More than a third of online retail firms in the South East are at greater than normal risk of failure – a higher proportion than high-street clothing, footwear or general retail stores, according to research by insolvency trade body R3.
It says the figures challenge the common perception that selling online is a safe alternative to running a ‘bricks and mortar’ store. They show 34% of regional e-commerce businesses are at higher than normal risk, compared with 24% of ‘bricks and mortar’ stores, 29% of clothing stores and 30% of footwear or leather goods stores.
Mike Pavitt, chairman of the southern committee of R3 and corporate restructuring and insolvency partner at Paris Smith solicitors, Southampton, said that while to some extent the figures reflected the high proportion of small firms and start-ups operating in e-commerce, they also demonstrated the particular challenges that e-commerce firms faced.
“Today’s technology allows even the smallest firms to sell online but with such low barriers to entry, there is intense competition,” he said. “There is a danger that retailers can become engaged in a ‘race to the bottom’, trying to undercut each other to the point their business becomes unsustainable. We have seen cases where they are now competing directly with the importer or manufacturer from countries like China which are selling directly to their UK customers at prices they cannot hope to match.
“Online retailers may also face distribution problems and high levels of returns and, as e-commerce becomes ever more sophisticated, they need the skills to drive traffic and constantly enhance the user experience to keep up with rivals.”
However, Pavitt said that for the ‘bricks and mortar’ retailer, there was the sense of a ‘two-track economy’. For example, in Hampshire the ‘big three’ shopping destinations of West Quay in Southampton, Gunwharf Quays in Portsmouth and Festival Place in Basingstoke had fared better than their more traditional town-centre counterparts. While UK retail sales growth reached a 14-year high in November, there was also some evidence that sales might be starting to slow as inflation pushed up prices.
The R3 figures confirmed home furnishings stores, which suffered badly during the last recession, had staged something of a comeback with just 25% at higher than normal risk in the region, while bookshops – another early victim of the internet – continued to be affected, with nearly 29% of businesses at elevated risk.

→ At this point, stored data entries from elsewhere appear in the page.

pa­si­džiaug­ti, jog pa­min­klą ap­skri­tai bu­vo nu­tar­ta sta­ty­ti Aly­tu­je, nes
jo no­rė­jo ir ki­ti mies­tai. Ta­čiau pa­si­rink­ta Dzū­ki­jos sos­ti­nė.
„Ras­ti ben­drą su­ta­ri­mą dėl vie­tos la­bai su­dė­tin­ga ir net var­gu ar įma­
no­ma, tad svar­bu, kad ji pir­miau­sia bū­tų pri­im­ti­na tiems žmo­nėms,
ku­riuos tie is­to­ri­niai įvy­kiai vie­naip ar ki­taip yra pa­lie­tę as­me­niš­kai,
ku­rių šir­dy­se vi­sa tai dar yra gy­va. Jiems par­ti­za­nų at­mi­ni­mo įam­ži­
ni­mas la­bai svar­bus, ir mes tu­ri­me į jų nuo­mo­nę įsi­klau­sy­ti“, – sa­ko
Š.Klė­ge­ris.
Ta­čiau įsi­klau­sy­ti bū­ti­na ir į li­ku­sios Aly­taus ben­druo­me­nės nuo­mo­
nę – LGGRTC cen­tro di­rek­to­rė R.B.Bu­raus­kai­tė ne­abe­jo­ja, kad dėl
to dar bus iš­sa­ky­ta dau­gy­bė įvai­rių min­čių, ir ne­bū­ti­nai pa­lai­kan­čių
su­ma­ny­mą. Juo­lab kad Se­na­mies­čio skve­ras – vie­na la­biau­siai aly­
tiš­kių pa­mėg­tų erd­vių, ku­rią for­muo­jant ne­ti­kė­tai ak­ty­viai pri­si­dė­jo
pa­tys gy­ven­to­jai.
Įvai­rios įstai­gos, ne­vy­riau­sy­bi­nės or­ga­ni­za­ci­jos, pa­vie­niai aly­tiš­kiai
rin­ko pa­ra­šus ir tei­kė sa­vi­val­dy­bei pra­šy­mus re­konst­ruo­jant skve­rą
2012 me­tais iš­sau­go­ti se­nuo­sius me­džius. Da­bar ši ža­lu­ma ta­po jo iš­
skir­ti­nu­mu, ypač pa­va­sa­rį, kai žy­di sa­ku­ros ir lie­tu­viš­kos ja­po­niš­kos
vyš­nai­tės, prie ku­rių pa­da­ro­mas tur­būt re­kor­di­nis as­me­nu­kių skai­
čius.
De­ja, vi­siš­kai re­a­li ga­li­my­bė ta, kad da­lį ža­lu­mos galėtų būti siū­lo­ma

Pavitt added: “Bookshops were one of the first casualties of the internet but those which have survived have successfully transformed their business model, often becoming destination venues and attracting a new generation of book lovers. It demonstrates that high street stores which do adapt and embrace change management can still hold their own even in the face of tough online competition.
“The government’s proposed business rates rise is likely to have a particular impact for small and independent retailers in the South so if any regional businesses are concerned about their future I’d recommend seeking advice from a qualified professional, and sooner rather than later so that the widest range of possible solutions remains available.”